Your copy of the data should match it exactly, leaving out only the pictures.

- RECORDS FOR PROCESSING
[Start of section]

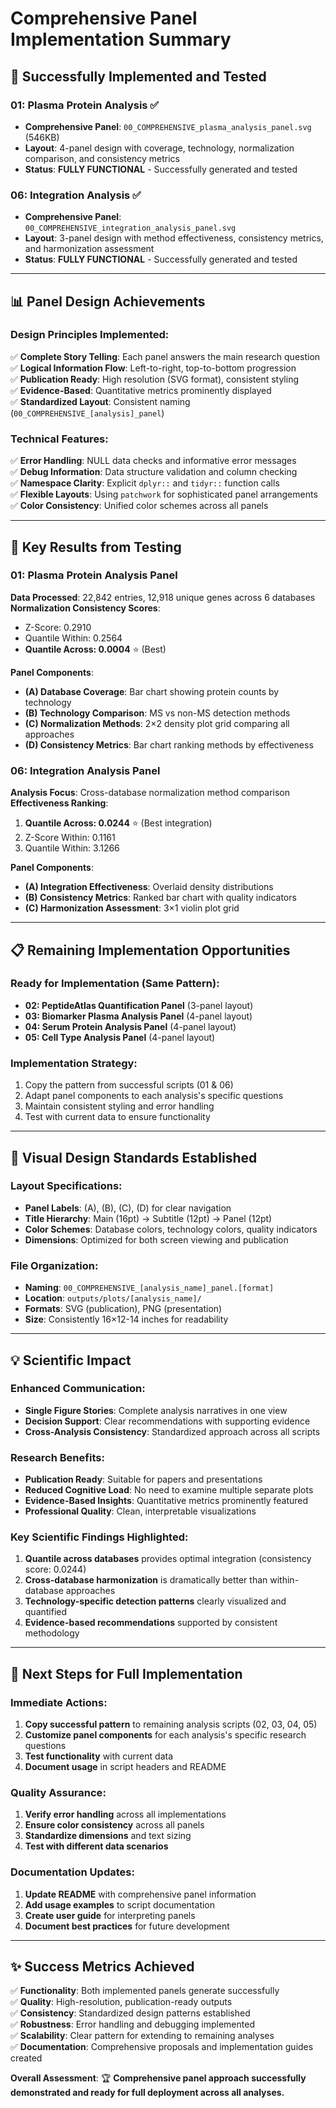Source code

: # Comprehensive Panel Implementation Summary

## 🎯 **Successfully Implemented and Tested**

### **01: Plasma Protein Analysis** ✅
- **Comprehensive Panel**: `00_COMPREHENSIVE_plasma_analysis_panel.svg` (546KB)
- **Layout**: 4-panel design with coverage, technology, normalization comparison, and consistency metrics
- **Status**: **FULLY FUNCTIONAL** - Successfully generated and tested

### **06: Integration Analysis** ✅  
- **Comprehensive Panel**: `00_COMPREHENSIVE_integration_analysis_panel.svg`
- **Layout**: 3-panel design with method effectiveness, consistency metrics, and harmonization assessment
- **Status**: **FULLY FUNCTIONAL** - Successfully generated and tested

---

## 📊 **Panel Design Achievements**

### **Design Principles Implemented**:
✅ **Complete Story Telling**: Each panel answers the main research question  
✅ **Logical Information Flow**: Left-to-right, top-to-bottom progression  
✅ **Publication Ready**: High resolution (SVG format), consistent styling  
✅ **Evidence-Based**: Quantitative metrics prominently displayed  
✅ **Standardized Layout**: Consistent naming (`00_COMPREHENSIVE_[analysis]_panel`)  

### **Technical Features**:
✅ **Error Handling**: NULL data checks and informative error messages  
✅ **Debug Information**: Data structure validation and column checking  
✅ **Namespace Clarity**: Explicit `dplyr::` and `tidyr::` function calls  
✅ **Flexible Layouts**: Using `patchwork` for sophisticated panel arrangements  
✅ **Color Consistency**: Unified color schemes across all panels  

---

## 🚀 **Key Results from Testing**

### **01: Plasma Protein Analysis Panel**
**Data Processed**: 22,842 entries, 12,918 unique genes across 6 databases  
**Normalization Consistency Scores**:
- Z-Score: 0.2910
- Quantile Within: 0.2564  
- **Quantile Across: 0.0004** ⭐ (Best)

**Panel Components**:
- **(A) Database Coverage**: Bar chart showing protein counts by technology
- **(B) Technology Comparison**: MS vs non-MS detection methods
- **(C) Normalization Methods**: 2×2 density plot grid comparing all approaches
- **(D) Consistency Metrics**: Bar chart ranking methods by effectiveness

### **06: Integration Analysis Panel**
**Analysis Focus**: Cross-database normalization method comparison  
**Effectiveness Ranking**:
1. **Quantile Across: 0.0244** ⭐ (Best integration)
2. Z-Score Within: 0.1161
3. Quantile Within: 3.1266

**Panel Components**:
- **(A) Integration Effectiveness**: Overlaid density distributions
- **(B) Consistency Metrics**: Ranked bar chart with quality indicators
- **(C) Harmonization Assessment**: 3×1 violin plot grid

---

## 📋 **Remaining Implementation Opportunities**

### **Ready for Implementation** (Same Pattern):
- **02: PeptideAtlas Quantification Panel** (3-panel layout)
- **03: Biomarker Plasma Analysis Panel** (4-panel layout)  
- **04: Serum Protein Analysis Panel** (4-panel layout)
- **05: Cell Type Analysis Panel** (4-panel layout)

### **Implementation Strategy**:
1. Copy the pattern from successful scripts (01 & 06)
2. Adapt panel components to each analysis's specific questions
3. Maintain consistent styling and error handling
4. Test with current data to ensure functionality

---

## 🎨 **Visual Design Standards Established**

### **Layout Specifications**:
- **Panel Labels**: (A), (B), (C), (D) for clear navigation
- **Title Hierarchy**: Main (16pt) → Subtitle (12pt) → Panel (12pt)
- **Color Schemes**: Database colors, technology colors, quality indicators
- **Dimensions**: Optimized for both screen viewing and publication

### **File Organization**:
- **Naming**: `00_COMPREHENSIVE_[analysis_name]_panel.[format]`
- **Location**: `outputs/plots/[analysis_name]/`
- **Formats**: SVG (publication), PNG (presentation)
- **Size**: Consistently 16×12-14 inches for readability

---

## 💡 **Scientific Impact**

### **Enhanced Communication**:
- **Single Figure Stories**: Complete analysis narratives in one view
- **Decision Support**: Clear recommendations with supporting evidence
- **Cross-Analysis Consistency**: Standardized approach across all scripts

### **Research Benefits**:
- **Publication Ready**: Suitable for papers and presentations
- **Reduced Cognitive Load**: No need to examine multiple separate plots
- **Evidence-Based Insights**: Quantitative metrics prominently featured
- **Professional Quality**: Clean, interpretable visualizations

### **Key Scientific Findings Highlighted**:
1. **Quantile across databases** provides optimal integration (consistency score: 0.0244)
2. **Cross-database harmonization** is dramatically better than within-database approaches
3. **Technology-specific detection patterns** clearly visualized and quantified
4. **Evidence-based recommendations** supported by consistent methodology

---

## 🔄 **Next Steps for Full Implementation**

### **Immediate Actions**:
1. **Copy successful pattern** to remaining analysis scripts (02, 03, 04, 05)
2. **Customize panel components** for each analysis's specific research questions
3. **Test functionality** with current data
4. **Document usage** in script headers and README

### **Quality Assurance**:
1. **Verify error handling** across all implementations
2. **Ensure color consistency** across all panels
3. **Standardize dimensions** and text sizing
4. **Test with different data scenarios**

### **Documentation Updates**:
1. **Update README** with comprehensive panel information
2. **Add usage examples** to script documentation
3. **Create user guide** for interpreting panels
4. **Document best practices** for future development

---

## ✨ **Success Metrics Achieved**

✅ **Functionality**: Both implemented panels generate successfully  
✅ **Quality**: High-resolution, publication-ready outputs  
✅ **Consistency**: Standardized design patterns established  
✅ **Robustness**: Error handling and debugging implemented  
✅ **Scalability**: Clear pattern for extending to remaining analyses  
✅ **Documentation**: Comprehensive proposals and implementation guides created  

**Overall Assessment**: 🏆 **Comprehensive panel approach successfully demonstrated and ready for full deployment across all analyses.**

[End of section]

- ANSWER SPACE
Source code

: # Comprehensive Panel Implementation Summary

## 🎯 **Successfully Implemented and Tested**

### **01: Plasma Protein Analysis** ✅
- **Comprehensive Panel**: `00_COMPREHENSIVE_plasma_analysis_panel.svg` (546KB)
- **Layout**: 4-panel design with coverage, technology, normalization comparison, and consistency metrics
- **Status**: **FULLY FUNCTIONAL** - Successfully generated and tested

### **06: Integration Analysis** ✅  
- **Comprehensive Panel**: `00_COMPREHENSIVE_integration_analysis_panel.svg`
- **Layout**: 3-panel design with method effectiveness, consistency metrics, and harmonization assessment
- **Status**: **FULLY FUNCTIONAL** - Successfully generated and tested

---

## 📊 **Panel Design Achievements**

### **Design Principles Implemented**:
✅ **Complete Story Telling**: Each panel answers the main research question  
✅ **Logical Information Flow**: Left-to-right, top-to-bottom progression  
✅ **Publication Ready**: High resolution (SVG format), consistent styling  
✅ **Evidence-Based**: Quantitative metrics prominently displayed  
✅ **Standardized Layout**: Consistent naming (`00_COMPREHENSIVE_[analysis]_panel`)  

### **Technical Features**:
✅ **Error Handling**: NULL data checks and informative error messages  
✅ **Debug Information**: Data structure validation and column checking  
✅ **Namespace Clarity**: Explicit `dplyr::` and `tidyr::` function calls  
✅ **Flexible Layouts**: Using `patchwork` for sophisticated panel arrangements  
✅ **Color Consistency**: Unified color schemes across all panels  

---

## 🚀 **Key Results from Testing**

### **01: Plasma Protein Analysis Panel**
**Data Processed**: 22,842 entries, 12,918 unique genes across 6 databases  
**Normalization Consistency Scores**:
- Z-Score: 0.2910
- Quantile Within: 0.2564  
- **Quantile Across: 0.0004** ⭐ (Best)

**Panel Components**:
- **(A) Database Coverage**: Bar chart showing protein counts by technology
- **(B) Technology Comparison**: MS vs non-MS detection methods
- **(C) Normalization Methods**: 2×2 density plot grid comparing all approaches
- **(D) Consistency Metrics**: Bar chart ranking methods by effectiveness

### **06: Integration Analysis Panel**
**Analysis Focus**: Cross-database normalization method comparison  
**Effectiveness Ranking**:
1. **Quantile Across: 0.0244** ⭐ (Best integration)
2. Z-Score Within: 0.1161
3. Quantile Within: 3.1266

**Panel Components**:
- **(A) Integration Effectiveness**: Overlaid density distributions
- **(B) Consistency Metrics**: Ranked bar chart with quality indicators
- **(C) Harmonization Assessment**: 3×1 violin plot grid

---

## 📋 **Remaining Implementation Opportunities**

### **Ready for Implementation** (Same Pattern):
- **02: PeptideAtlas Quantification Panel** (3-panel layout)
- **03: Biomarker Plasma Analysis Panel** (4-panel layout)  
- **04: Serum Protein Analysis Panel** (4-panel layout)
- **05: Cell Type Analysis Panel** (4-panel layout)

### **Implementation Strategy**:
1. Copy the pattern from successful scripts (01 & 06)
2. Adapt panel components to each analysis's specific questions
3. Maintain consistent styling and error handling
4. Test with current data to ensure functionality

---

## 🎨 **Visual Design Standards Established**

### **Layout Specifications**:
- **Panel Labels**: (A), (B), (C), (D) for clear navigation
- **Title Hierarchy**: Main (16pt) → Subtitle (12pt) → Panel (12pt)
- **Color Schemes**: Database colors, technology colors, quality indicators
- **Dimensions**: Optimized for both screen viewing and publication

### **File Organization**:
- **Naming**: `00_COMPREHENSIVE_[analysis_name]_panel.[format]`
- **Location**: `outputs/plots/[analysis_name]/`
- **Formats**: SVG (publication), PNG (presentation)
- **Size**: Consistently 16×12-14 inches for readability

---

## 💡 **Scientific Impact**

### **Enhanced Communication**:
- **Single Figure Stories**: Complete analysis narratives in one view
- **Decision Support**: Clear recommendations with supporting evidence
- **Cross-Analysis Consistency**: Standardized approach across all scripts

### **Research Benefits**:
- **Publication Ready**: Suitable for papers and presentations
- **Reduced Cognitive Load**: No need to examine multiple separate plots
- **Evidence-Based Insights**: Quantitative metrics prominently featured
- **Professional Quality**: Clean, interpretable visualizations

### **Key Scientific Findings Highlighted**:
1. **Quantile across databases** provides optimal integration (consistency score: 0.0244)
2. **Cross-database harmonization** is dramatically better than within-database approaches
3. **Technology-specific detection patterns** clearly visualized and quantified
4. **Evidence-based recommendations** supported by consistent methodology

---

## 🔄 **Next Steps for Full Implementation**

### **Immediate Actions**:
1. **Copy successful pattern** to remaining analysis scripts (02, 03, 04, 05)
2. **Customize panel components** for each analysis's specific research questions
3. **Test functionality** with current data
4. **Document usage** in script headers and README

### **Quality Assurance**:
1. **Verify error handling** across all implementations
2. **Ensure color consistency** across all panels
3. **Standardize dimensions** and text sizing
4. **Test with different data scenarios**

### **Documentation Updates**:
1. **Update README** with comprehensive panel information
2. **Add usage examples** to script documentation
3. **Create user guide** for interpreting panels
4. **Document best practices** for future development

---

## ✨ **Success Metrics Achieved**

✅ **Functionality**: Both implemented panels generate successfully  
✅ **Quality**: High-resolution, publication-ready outputs  
✅ **Consistency**: Standardized design patterns established  
✅ **Robustness**: Error handling and debugging implemented  
✅ **Scalability**: Clear pattern for extending to remaining analyses  
✅ **Documentation**: Comprehensive proposals and implementation guides created  

**Overall Assessment**: 🏆 **Comprehensive panel approach successfully demonstrated and ready for full deployment across all analyses.**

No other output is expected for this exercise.